The Golden Gate Bridge turned 75! The city had a bunch of stuff going on this past Saturday and Sunday to commemorate the occasion. Last night we watched the grand finale fireworks at a friend’s house.
|You can kind of make out the bridge if you squint.|
I had a three-day weekend for Memorial Day and it was really nice to have that extra day. It makes such a difference! It gave me time to work on my quest for the best pancakes recipe (let me know if you have one I should try). I’ve made pancakes using oats, buttermilk, pumpkin puree, folding in whipped egg whites, etc, the list goes on. Recently, I really like sour cream pancakes so I tested out recipes from two different sources: the Barefoot Contessa and the Pioneer Woman.
|Top: Sour cream pancakes from Barefoot Contessa;
Bottom: Sour cream pancakes from Pioneer Woman
These pancakes had a nice amount of tang from the sour cream. They were light in texture and very cake-like. The recipe calls for bananas but I topped these with a cinnamon pear syrup mixture.
Sour Cream Pancakes
Recipe from Barefoot Contessa Family Style
Makes about 12 pancakes
- 1 1/2 cup flour
- 3 tablespoons of sugar (I swapped in light brown sugar)

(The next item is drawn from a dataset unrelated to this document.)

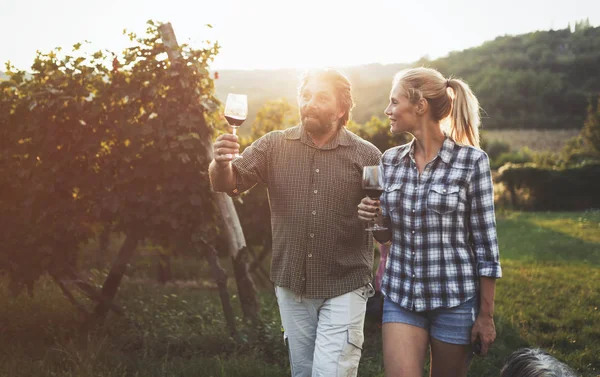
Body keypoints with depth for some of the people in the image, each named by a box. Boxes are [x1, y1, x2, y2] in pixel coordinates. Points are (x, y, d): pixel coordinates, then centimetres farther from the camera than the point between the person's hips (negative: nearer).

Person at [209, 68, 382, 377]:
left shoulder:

- 2 teaspoons baking powder
- 1 1/2 teaspoons salt
- 1/2 cup sour cream
- 3/4 cup plus 1 tablespoon milk
- 2 extra-large eggs
- 1 teaspoon pure vanilla extract
- 1 teaspoon grated lemon zest
*Sift together the flour, sugar, baking powder and salt. In a separate bowl, whisk together the sour cream, milk, eggs, vanilla and lemon. Add the wet ingredients to the dry ones, mixing only until combined.
*Melt 1 tablespoon of butter in a large skillet over medium-low heat until it bubbles. Ladle the pancake batter into the pan to make 3 or 4 pancakes.
*Cook for 2 or 3 minutes, until bubbles appear on top and the underside is nicely browned. Flip the pancakes and then cook for another minute until browned. Wipe out the pan with a paper towel, add more butter to the pan, and continue cooking pancakes until all the batter is used.
Next I tried the sour cream pancakes from Ree Drummond, otherwise known as The Pioneer Woman. This recipe is wildly different since it only requires 7 tablespoons of flour! But strangely it works.
Edna Mae’s Sour Cream Pancakes
Recipe from The Pioneer Woman Cooks
Makes about 8 pancakes
- 1 cup sour cream
- 7 tablespoons all-purpose flour
- 2 tablespoons sugar
- 1 teaspoon baking soda
- 1/2 teaspoon salt
- 2 large eggs
- 1 teaspoon pure vanilla extract
- maple syrup
*Warm up your griddle, iron skillet or frying pan. They need to be hot but not smokin’ hot.
*In a bowl combine sour cream with sifted dry ingredients (flour, sugar, baking soda and salt).
*In a separate bowl, whisk the eggs and vanilla together.
*Pour egg mixture into sour cream/flour mixture. Stir gently until all ingredients are mixed well.
*Melt a tablespoon of butter onto griddle. Using a ladle pour about 1/4 cup of pancake batter onto the pan making about a 4 inch in diameter pancake.
*Cook each side of the pancake for about 1 or 2 minutes, flipping when the edges start to brown and cake begins to bubble.
*Remove from heat and stack high, top with a pad of butter and drizzle with lots of maple syrup!
I topped mine with some diced strawberries partly because they are in season but, mainly because having fruit with my cake makes me feel a little less guilty. These pancakes were very light, fluffy and had a melt-in-your-mouth quality to them. The sour cream flavor was much more intense.
So which sour cream pancakes were better?!
Personally I liked Ree’s better whereas Chris liked Ina’s better. I guess I’ll have to find a third recipe for the tiebreaker 🙂 Any suggestions?